Cleanup is intentionally split: hermes plugins remove hermes-relay removes a plugin-manager install, hermes relay compat remove --all removes optional compat hooks, and bash ~/.hermes/hermes-relay/uninstall.sh removes legacy installer artifacts such as the systemd user service, shell shims, editable Python package, external skill path, and clone. For a copy/paste cleanup handoff, see the Agent Cleanup Prompt.

Skills (external_dirs)

Hermes-Relay's /hermes-relay-pair slash command is implemented as a skill at ~/.hermes/hermes-relay/skills/devops/hermes-relay-pair/SKILL.md. Rather than hand-copying it into ~/.hermes/skills/, the installer registers the clone's skills/ directory in your ~/.hermes/config.yaml:

yaml
skills:
  external_dirs:
    - ~/.hermes/hermes-relay/skills

This is the canonical Hermes distribution pattern for plugin-bundled skills — hermes-agent scans external_dirs on every invocation, so a git pull inside ~/.hermes/hermes-relay/ immediately updates the skill with no extra steps. (There is no hermes skills update flow for external_dirs-based skills; update = git pull.)

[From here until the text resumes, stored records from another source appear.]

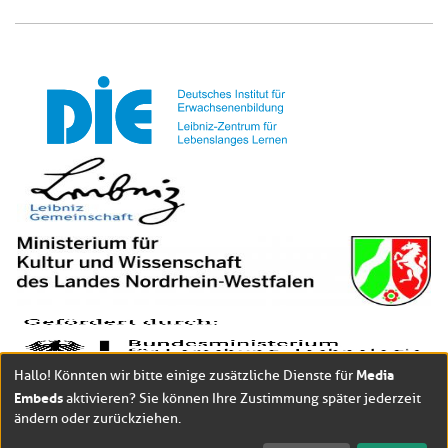
Media
Hallo! Könnten wir bitte einige zusätzliche Dienste für
Embeds
aktivieren? Sie können Ihre Zustimmung später jederzeit
ändern oder zurückziehen.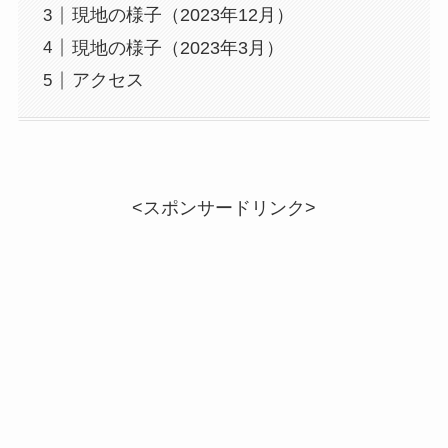
現地の様子（2023年12月）
現地の様子（2023年3月）
アクセス
<スポンサードリンク>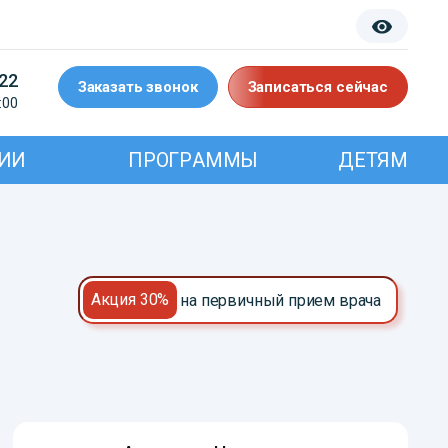
-22
Заказать звонок
Записаться сейчас
:00
ИИ
ПРОГРАММЫ
ДЕТЯМ
Акция 30%
на первичный прием врача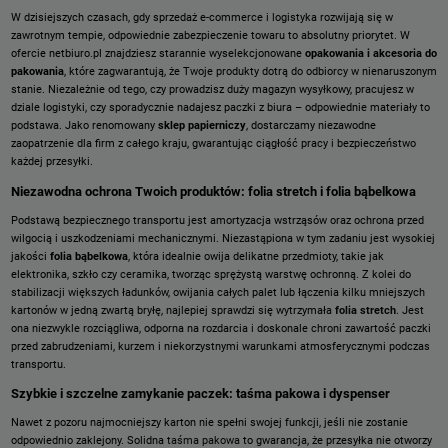
W dzisiejszych czasach, gdy sprzedaż e-commerce i logistyka rozwijają się w
zawrotnym tempie, odpowiednie zabezpieczenie towaru to absolutny priorytet. W
ofercie netbiuro.pl znajdziesz starannie wyselekcjonowane
opakowania i akcesoria do
pakowania
, które zagwarantują, że Twoje produkty dotrą do odbiorcy w nienaruszonym
stanie. Niezależnie od tego, czy prowadzisz duży magazyn wysyłkowy, pracujesz w
dziale logistyki, czy sporadycznie nadajesz paczki z biura – odpowiednie materiały to
podstawa. Jako renomowany
sklep papierniczy
, dostarczamy niezawodne
zaopatrzenie dla firm z całego kraju, gwarantując ciągłość pracy i bezpieczeństwo
każdej przesyłki.
Niezawodna ochrona Twoich produktów: folia stretch i folia bąbelkowa
Podstawą bezpiecznego transportu jest amortyzacja wstrząsów oraz ochrona przed
wilgocią i uszkodzeniami mechanicznymi. Niezastąpiona w tym zadaniu jest wysokiej
jakości
folia bąbelkowa
, która idealnie owija delikatne przedmioty, takie jak
elektronika, szkło czy ceramika, tworząc sprężystą warstwę ochronną. Z kolei do
stabilizacji większych ładunków, owijania całych palet lub łączenia kilku mniejszych
kartonów w jedną zwartą bryłę, najlepiej sprawdzi się wytrzymała
folia stretch
. Jest
ona niezwykle rozciągliwa, odporna na rozdarcia i doskonale chroni zawartość paczki
przed zabrudzeniami, kurzem i niekorzystnymi warunkami atmosferycznymi podczas
transportu.
Szybkie i szczelne zamykanie paczek: taśma pakowa i dyspenser
Nawet z pozoru najmocniejszy karton nie spełni swojej funkcji, jeśli nie zostanie
odpowiednio zaklejony. Solidna
taśma pakowa
to gwarancja, że przesyłka nie otworzy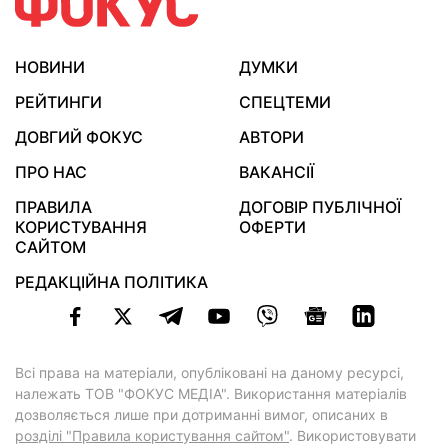
НОВИНИ
ДУМКИ
РЕЙТИНГИ
СПЕЦТЕМИ
ДОВГИЙ ФОКУС
АВТОРИ
ПРО НАС
ВАКАНСІЇ
ПРАВИЛА
ДОГОВІР ПУБЛІЧНОЇ
КОРИСТУВАННЯ
ОФЕРТИ
САЙТОМ
РЕДАКЦІЙНА ПОЛІТИКА
Всі права на матеріали, опубліковані на даному ресурсі,
належать ТОВ "ФОКУС МЕДІА". Використання матеріалів
дозволяється лише при дотриманні вимог, описаних в
розділі "Правила користування сайтом"
. Використовувати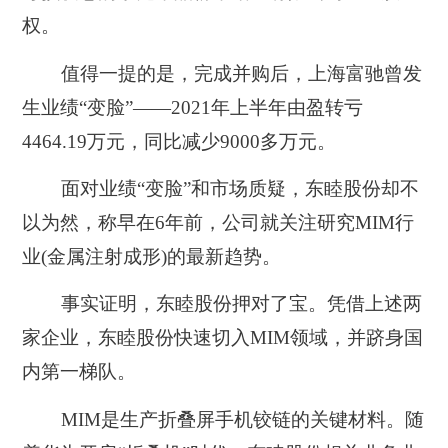
权。
值得一提的是，完成并购后，上海富驰曾发
生业绩“变脸”——2021年上半年由盈转亏
4464.19万元，同比减少9000多万元。
面对业绩“变脸”和市场质疑，东睦股份却不
以为然，称早在6年前，公司就关注研究MIM行
业(金属注射成形)的最新趋势。
事实证明，东睦股份押对了宝。凭借上述两
家企业，东睦股份快速切入MIM领域，并跻身国
内第一梯队。
MIM是生产折叠屏手机铰链的关键材料。随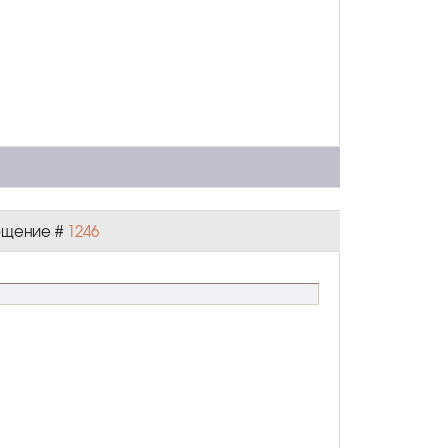
общение #
1246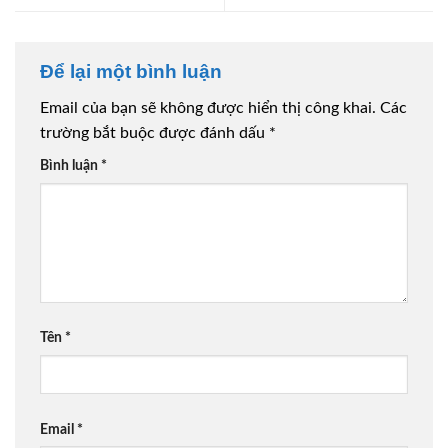
Để lại một bình luận
Email của bạn sẽ không được hiển thị công khai.
Các
trường bắt buộc được đánh dấu
*
Bình luận
*
Tên
*
Email
*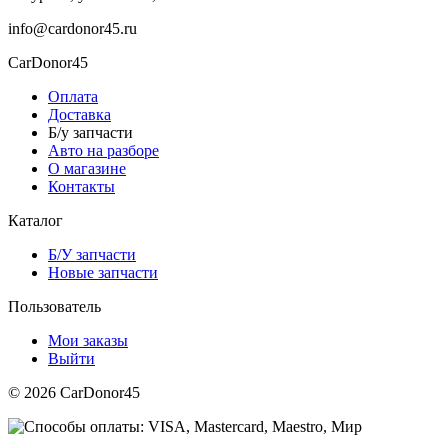
info@cardonor45.ru
CarDonor45
Оплата
Доставка
Б/у запчасти
Авто на разборе
О магазине
Контакты
Каталог
Б/У запчасти
Новые запчасти
Пользователь
Мои заказы
Выйти
© 2026 CarDonor45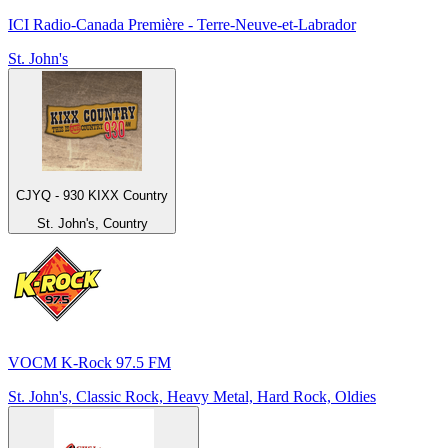
ICI Radio-Canada Première - Terre-Neuve-et-Labrador
St. John's
CJYQ - 930 KIXX Country
St. John's, Country
VOCM K-Rock 97.5 FM
St. John's, Classic Rock, Heavy Metal, Hard Rock, Oldies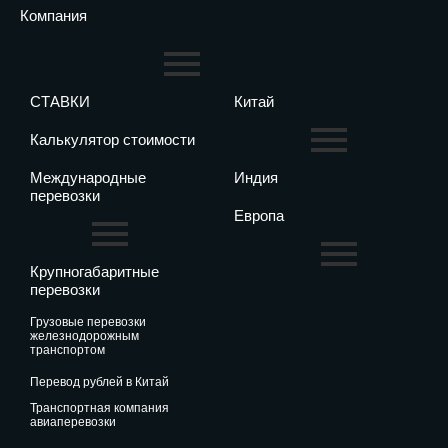
Компания
СТАВКИ
Китай
Калькулятор стоимости
Международные
Индия
перевозки
Европа
Крупногабаритные
перевозки
грузовые перевозки
железнодорожным
транспортом
перевод рублей в Китай
транспортная компания
авиаперевозки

If you already have an external_dirs list, the installer appends to it idempotently. If you removed the entry by hand and want it back, re-run the one-liner or add the line manually and restart hermes-agent.

Network Security Config

The app permits cleartext at the Android network-security layer so LAN, emulator, and trusted-VPN setups can still be configured. App-level controls decide when plain routes are actually used:

  • Plain ws:// relay routes require the app's explicit plain-connection consent.
  • API-key voice over non-loopback plain HTTP is blocked by the relay unless the operator temporarily enables hermes relay insecure-api-key on.
  • Tailscale and public reverse-proxy setups should use HTTPS/WSS.

For remote access, prefer hermes-relay-tailscale enable or a TLS reverse proxy that exposes both relay :8767 and API :8642.